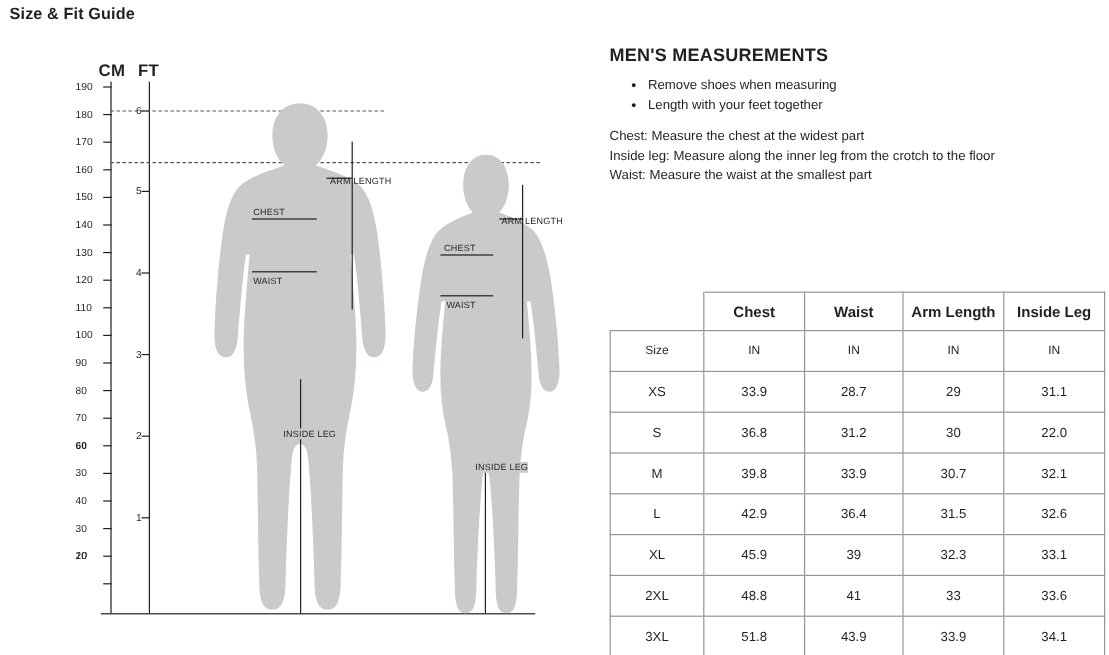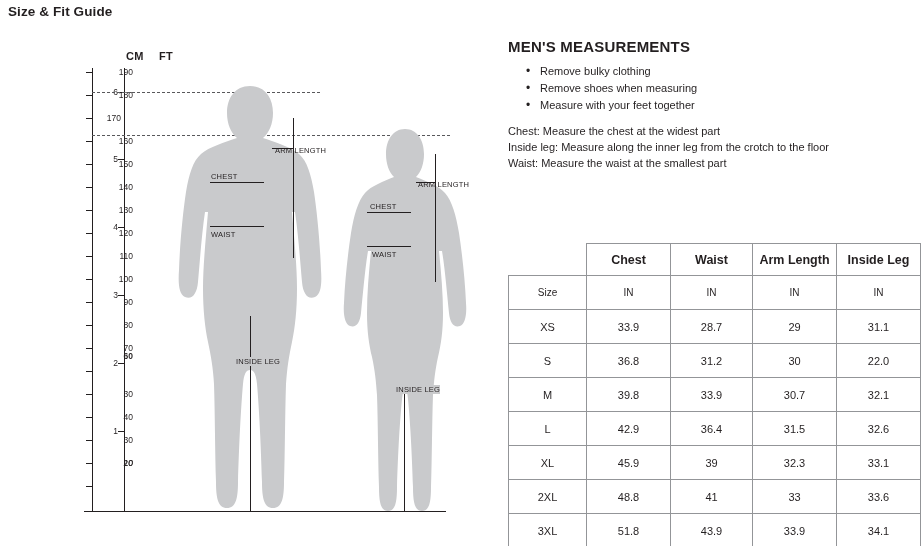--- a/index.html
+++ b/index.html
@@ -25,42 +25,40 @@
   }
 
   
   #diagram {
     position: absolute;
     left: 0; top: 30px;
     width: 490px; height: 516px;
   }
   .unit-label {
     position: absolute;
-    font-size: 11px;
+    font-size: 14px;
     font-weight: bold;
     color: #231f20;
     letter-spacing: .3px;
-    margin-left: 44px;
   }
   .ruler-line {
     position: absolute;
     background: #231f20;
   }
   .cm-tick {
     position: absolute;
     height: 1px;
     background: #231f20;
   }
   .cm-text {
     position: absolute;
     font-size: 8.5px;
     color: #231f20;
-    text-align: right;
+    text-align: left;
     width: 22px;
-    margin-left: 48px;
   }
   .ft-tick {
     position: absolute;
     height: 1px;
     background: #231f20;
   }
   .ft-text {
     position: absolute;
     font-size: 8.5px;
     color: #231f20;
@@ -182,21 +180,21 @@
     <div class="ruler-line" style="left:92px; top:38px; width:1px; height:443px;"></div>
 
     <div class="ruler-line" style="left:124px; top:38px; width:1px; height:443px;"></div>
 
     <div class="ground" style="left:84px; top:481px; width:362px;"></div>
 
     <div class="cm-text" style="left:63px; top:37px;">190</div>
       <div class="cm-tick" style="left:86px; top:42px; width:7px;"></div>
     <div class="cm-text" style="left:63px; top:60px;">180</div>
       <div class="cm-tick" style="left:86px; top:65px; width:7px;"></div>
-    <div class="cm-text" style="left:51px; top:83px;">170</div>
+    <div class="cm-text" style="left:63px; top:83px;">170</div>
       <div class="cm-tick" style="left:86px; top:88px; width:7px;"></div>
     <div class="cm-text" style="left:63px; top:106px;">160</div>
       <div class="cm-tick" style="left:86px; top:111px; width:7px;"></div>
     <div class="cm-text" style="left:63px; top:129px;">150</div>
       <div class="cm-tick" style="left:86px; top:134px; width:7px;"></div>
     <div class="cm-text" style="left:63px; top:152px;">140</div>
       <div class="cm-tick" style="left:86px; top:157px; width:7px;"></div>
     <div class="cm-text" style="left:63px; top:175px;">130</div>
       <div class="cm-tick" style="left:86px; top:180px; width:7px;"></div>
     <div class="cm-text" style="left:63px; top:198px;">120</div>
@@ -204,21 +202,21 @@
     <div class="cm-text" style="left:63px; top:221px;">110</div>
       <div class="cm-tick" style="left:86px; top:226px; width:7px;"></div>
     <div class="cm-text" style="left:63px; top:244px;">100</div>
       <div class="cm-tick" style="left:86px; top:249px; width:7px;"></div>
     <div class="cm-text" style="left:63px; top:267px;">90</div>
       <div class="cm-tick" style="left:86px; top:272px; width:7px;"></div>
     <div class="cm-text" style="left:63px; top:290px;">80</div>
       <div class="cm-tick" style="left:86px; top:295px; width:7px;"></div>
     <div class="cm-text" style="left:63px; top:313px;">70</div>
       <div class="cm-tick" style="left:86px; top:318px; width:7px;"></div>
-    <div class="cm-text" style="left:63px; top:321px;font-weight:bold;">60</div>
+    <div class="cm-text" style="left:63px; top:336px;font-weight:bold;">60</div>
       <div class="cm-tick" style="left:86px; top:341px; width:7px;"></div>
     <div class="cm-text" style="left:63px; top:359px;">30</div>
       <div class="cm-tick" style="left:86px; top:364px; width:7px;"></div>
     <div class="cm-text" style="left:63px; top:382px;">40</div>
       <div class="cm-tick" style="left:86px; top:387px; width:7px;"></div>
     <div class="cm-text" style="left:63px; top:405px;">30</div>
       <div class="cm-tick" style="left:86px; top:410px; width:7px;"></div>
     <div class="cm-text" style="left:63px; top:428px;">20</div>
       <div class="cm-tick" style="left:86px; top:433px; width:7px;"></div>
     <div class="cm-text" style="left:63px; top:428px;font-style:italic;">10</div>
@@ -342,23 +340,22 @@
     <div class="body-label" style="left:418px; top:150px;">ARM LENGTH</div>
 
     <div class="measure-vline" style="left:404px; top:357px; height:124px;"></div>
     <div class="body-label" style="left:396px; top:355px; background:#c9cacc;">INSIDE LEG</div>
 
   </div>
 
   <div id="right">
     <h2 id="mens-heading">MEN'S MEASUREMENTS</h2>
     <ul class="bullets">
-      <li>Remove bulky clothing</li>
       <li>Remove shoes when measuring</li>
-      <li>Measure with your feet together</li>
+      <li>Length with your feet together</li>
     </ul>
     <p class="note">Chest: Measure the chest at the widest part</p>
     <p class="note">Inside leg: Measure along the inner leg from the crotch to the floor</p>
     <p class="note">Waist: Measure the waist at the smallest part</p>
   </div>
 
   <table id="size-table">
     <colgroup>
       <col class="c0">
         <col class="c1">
--
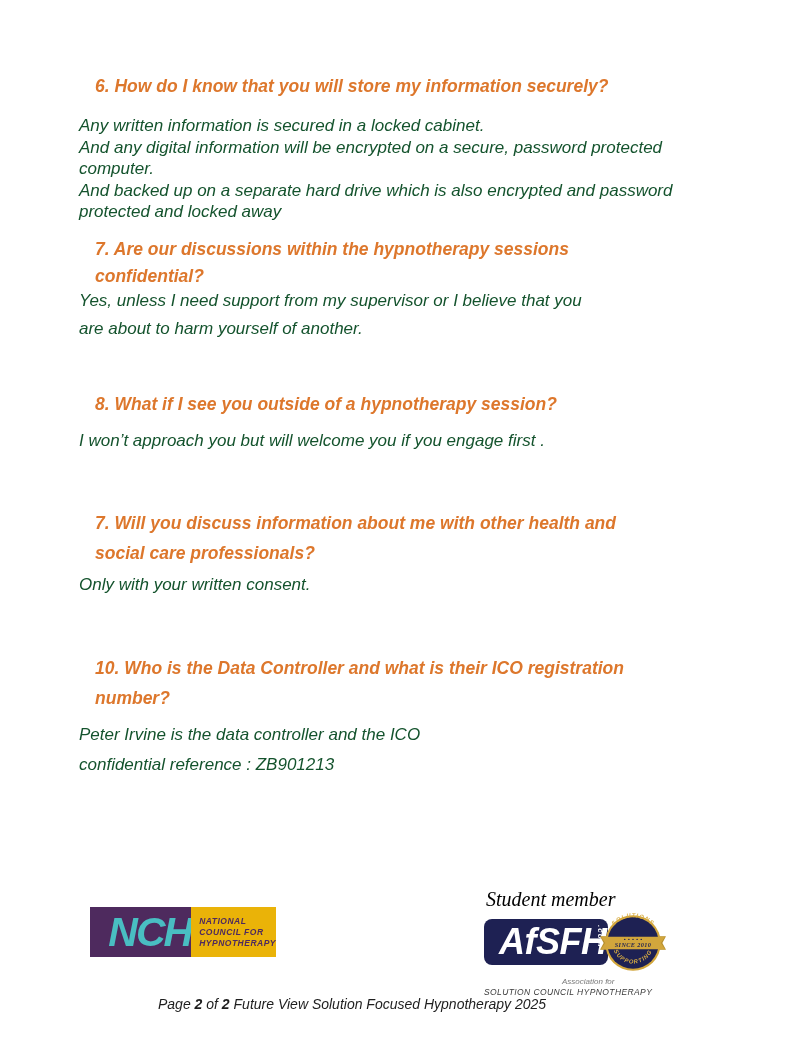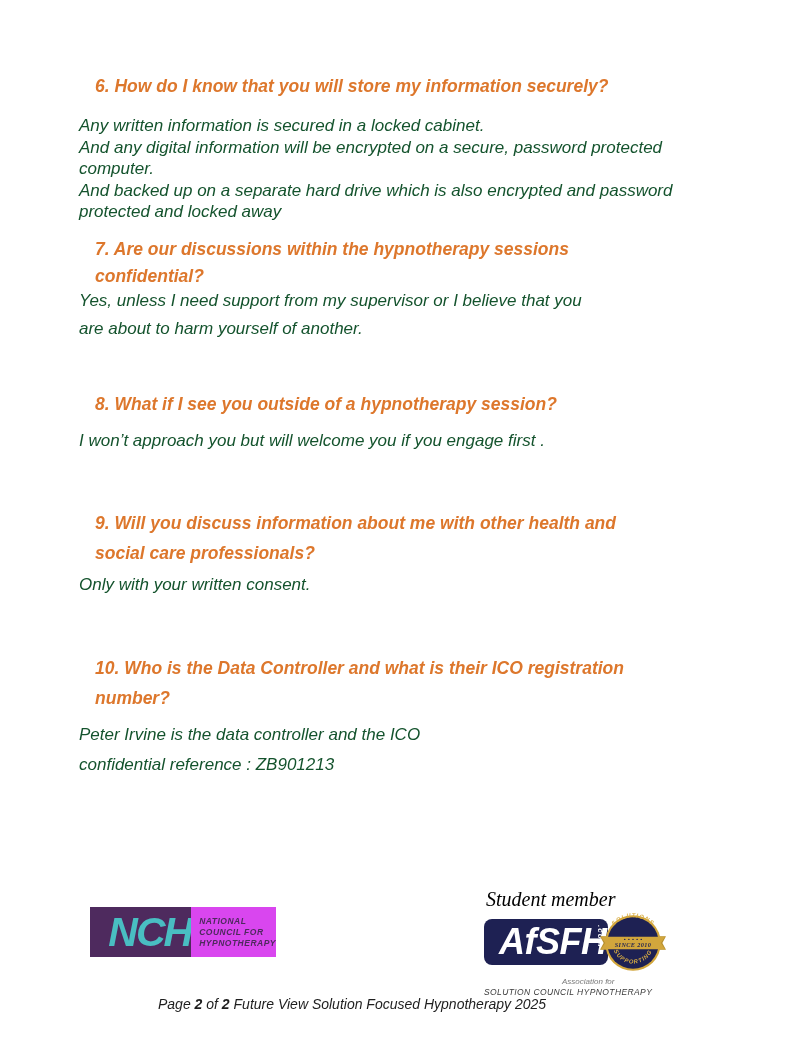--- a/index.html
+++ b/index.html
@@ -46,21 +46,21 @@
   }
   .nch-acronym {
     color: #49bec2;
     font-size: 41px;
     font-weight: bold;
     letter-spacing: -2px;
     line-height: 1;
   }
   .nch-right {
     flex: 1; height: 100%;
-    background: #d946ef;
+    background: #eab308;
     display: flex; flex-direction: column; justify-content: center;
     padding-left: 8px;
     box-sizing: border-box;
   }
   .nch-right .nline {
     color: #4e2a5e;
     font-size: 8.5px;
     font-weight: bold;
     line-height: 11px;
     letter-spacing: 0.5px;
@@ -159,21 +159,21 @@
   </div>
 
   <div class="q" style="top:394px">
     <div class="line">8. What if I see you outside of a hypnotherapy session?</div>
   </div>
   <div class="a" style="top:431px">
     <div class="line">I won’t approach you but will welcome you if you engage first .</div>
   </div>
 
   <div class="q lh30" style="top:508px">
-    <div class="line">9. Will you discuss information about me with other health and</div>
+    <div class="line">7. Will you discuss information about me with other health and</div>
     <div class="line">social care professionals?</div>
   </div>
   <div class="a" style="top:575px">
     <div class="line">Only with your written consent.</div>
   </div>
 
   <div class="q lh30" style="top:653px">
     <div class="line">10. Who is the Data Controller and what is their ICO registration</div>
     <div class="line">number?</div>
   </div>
--
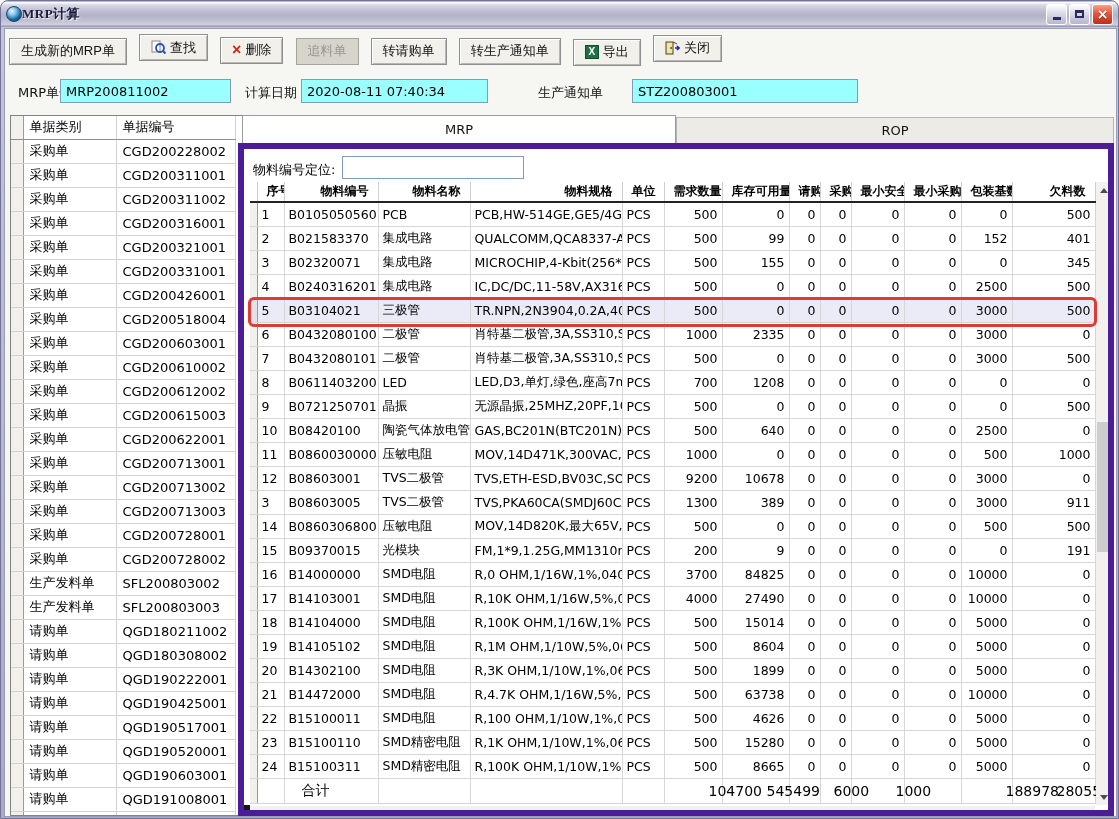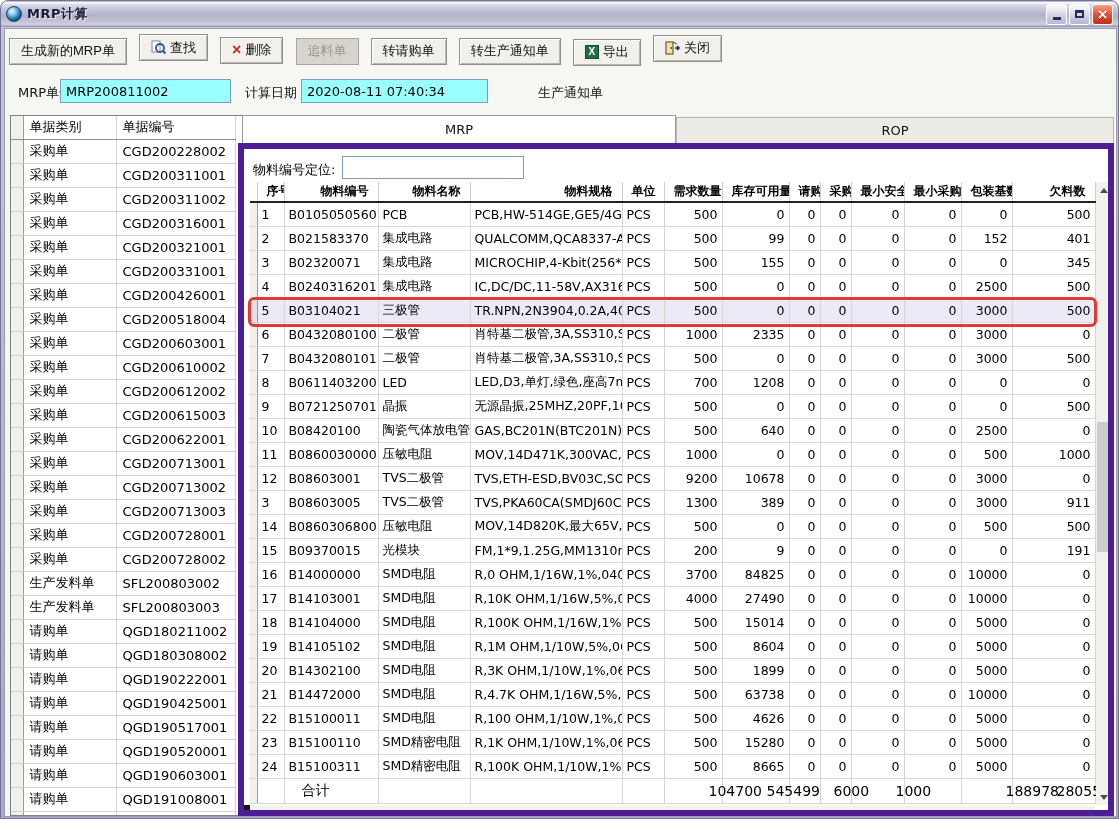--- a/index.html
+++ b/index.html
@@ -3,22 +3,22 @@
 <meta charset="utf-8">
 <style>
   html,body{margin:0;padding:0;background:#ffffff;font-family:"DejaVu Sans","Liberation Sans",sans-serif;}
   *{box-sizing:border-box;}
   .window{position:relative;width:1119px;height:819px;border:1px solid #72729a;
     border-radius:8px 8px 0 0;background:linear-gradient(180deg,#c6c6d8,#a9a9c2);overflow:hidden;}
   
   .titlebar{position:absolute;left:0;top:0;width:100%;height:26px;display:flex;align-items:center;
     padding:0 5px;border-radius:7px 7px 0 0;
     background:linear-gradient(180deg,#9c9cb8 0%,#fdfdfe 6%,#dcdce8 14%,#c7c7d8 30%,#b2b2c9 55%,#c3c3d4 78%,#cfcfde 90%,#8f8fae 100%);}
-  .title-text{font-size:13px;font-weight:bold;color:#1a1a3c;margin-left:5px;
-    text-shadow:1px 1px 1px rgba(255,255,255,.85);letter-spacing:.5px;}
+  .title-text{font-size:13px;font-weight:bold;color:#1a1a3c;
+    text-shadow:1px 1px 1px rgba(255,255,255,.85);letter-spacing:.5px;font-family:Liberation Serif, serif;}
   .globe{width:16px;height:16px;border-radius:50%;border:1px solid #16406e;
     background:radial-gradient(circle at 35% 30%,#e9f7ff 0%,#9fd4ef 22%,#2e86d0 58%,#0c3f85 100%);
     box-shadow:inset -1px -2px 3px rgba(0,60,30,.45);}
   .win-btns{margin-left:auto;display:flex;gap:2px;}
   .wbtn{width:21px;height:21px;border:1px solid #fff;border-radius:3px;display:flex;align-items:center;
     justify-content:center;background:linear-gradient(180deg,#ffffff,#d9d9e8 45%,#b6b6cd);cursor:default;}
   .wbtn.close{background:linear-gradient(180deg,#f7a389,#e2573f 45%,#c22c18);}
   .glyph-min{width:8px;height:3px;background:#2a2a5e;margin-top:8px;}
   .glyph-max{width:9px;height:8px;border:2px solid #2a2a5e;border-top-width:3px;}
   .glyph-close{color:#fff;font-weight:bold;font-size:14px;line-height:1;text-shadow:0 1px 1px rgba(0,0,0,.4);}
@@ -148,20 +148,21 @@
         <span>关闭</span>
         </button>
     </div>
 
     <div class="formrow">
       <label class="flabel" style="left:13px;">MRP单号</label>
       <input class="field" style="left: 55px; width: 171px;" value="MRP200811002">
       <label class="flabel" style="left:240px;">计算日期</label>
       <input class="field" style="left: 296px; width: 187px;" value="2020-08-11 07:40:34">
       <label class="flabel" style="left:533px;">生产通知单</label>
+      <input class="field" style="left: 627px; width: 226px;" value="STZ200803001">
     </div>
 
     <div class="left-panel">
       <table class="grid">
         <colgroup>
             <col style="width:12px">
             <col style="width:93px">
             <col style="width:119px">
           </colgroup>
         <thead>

REQUIRED WORK: Your answer should be a single number: how many lines of the material contain the word "flabel".

FINISHED EXERCISE: 3